Every line from the beginning of the data through the line containing "einfach einzurichtende Formeln" should be reproduced exactly, and no further lines should be output.
:: Data excerpts ::
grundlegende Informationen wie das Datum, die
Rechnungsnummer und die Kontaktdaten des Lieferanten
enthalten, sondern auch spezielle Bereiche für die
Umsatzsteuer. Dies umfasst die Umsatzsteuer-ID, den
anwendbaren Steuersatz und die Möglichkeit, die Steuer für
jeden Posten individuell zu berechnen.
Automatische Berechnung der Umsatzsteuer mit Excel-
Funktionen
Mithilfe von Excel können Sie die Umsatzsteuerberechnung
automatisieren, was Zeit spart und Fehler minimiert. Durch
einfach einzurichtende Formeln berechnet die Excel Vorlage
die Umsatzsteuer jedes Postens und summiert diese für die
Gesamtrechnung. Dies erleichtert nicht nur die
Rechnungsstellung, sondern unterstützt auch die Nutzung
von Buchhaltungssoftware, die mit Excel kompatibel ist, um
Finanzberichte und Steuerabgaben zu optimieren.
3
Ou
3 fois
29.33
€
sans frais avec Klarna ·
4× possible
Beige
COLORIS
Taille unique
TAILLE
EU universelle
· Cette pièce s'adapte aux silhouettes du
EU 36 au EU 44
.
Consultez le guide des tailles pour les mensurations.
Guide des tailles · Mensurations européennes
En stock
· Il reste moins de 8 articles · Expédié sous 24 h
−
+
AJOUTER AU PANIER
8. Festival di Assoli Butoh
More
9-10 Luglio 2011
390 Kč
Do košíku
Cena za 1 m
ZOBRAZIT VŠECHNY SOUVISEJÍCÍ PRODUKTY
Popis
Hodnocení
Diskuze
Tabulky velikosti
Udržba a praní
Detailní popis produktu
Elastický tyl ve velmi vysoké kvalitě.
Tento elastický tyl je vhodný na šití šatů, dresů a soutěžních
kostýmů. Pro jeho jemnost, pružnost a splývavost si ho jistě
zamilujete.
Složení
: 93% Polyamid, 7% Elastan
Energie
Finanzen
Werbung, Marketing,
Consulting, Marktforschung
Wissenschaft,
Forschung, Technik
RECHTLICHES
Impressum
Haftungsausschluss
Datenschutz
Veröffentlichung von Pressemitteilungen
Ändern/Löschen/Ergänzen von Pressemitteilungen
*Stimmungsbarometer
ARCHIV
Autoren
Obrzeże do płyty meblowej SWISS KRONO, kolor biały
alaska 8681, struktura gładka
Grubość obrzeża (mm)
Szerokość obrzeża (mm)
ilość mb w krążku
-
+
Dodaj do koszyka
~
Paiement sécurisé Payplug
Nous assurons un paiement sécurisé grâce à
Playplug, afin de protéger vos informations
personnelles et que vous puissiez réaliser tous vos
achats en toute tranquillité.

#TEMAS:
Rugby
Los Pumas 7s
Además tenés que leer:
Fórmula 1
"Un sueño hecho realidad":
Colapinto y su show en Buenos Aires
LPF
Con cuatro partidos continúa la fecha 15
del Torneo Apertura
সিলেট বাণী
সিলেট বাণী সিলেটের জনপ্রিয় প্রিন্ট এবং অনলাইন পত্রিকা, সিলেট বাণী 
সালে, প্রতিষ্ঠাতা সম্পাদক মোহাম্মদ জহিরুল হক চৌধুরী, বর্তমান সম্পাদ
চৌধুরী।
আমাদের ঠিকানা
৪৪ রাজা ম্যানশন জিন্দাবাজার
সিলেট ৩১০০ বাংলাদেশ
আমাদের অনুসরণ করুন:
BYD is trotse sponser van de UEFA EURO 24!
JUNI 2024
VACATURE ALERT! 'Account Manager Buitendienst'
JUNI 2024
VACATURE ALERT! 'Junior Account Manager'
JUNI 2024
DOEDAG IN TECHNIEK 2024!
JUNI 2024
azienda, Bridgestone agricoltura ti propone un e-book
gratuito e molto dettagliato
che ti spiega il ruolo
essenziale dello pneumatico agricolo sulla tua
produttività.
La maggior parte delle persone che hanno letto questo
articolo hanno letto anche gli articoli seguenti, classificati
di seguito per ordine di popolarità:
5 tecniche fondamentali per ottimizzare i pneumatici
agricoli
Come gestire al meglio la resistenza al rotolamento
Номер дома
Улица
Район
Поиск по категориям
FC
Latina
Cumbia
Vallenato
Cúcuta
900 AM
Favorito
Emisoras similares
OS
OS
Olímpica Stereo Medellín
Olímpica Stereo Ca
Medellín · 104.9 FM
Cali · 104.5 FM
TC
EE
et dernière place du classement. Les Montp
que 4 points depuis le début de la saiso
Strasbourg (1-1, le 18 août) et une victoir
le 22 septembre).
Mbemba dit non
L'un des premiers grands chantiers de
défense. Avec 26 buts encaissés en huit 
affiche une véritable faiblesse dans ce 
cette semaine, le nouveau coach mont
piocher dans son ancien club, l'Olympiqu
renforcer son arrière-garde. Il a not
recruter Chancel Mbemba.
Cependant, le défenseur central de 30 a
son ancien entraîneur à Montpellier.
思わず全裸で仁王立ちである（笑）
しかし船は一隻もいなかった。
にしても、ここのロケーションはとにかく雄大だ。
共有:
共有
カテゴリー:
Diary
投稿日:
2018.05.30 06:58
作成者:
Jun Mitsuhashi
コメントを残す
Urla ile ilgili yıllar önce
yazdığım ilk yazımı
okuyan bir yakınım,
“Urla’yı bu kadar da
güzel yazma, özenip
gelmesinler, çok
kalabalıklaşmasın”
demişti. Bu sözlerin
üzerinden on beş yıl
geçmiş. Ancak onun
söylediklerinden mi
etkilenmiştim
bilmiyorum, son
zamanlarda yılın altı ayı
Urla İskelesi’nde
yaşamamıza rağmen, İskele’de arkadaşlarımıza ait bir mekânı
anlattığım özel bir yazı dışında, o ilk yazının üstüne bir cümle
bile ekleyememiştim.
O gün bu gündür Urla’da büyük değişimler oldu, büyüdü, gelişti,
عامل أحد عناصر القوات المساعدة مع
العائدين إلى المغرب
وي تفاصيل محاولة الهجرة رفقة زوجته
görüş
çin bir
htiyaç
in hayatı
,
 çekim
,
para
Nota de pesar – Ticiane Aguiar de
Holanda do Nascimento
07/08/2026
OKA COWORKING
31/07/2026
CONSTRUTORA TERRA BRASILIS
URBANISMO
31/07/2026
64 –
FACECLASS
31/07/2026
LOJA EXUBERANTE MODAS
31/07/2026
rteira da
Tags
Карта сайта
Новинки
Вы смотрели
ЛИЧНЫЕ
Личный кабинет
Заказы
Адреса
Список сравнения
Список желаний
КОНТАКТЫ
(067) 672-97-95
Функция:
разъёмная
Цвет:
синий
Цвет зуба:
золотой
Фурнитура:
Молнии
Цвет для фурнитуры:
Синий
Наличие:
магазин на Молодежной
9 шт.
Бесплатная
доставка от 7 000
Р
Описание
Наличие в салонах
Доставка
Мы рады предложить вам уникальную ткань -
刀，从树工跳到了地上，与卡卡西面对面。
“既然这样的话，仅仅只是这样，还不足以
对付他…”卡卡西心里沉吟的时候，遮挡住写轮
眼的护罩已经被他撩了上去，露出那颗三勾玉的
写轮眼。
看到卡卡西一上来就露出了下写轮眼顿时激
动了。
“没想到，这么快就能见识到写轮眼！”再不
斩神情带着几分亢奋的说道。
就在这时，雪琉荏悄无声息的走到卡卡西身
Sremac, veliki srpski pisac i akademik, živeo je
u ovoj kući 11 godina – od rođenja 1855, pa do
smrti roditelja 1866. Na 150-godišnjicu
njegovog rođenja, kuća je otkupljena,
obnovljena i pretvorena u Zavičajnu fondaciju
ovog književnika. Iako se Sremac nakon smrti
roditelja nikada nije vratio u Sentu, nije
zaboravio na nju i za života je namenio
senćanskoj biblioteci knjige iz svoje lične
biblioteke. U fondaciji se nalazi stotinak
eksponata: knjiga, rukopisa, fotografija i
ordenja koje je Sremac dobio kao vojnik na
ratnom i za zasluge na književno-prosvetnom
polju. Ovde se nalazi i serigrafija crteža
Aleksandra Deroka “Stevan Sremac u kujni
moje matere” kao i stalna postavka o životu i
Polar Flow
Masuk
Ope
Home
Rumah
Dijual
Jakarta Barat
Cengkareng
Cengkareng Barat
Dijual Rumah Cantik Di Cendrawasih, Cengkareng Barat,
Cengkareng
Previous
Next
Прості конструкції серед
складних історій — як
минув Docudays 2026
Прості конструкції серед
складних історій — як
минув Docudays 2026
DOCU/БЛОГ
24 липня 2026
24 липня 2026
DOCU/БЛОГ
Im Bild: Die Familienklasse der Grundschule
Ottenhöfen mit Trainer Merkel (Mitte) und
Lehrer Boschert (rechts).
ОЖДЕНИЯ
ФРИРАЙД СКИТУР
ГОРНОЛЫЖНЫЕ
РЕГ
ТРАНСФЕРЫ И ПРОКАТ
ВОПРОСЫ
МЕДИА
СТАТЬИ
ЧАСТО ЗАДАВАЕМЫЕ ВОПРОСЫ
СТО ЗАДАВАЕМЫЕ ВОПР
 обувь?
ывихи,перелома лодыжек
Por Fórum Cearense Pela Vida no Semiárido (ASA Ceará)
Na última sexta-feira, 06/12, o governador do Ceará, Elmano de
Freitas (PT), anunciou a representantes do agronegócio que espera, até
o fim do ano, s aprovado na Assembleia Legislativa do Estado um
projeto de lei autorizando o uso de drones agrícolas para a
:::
**Written solution**
grundlegende Informationen wie das Datum, die
Rechnungsnummer und die Kontaktdaten des Lieferanten
enthalten, sondern auch spezielle Bereiche für die
Umsatzsteuer. Dies umfasst die Umsatzsteuer-ID, den
anwendbaren Steuersatz und die Möglichkeit, die Steuer für
jeden Posten individuell zu berechnen.
Automatische Berechnung der Umsatzsteuer mit Excel-
Funktionen
Mithilfe von Excel können Sie die Umsatzsteuerberechnung
automatisieren, was Zeit spart und Fehler minimiert. Durch
einfach einzurichtende Formeln berechnet die Excel Vorlage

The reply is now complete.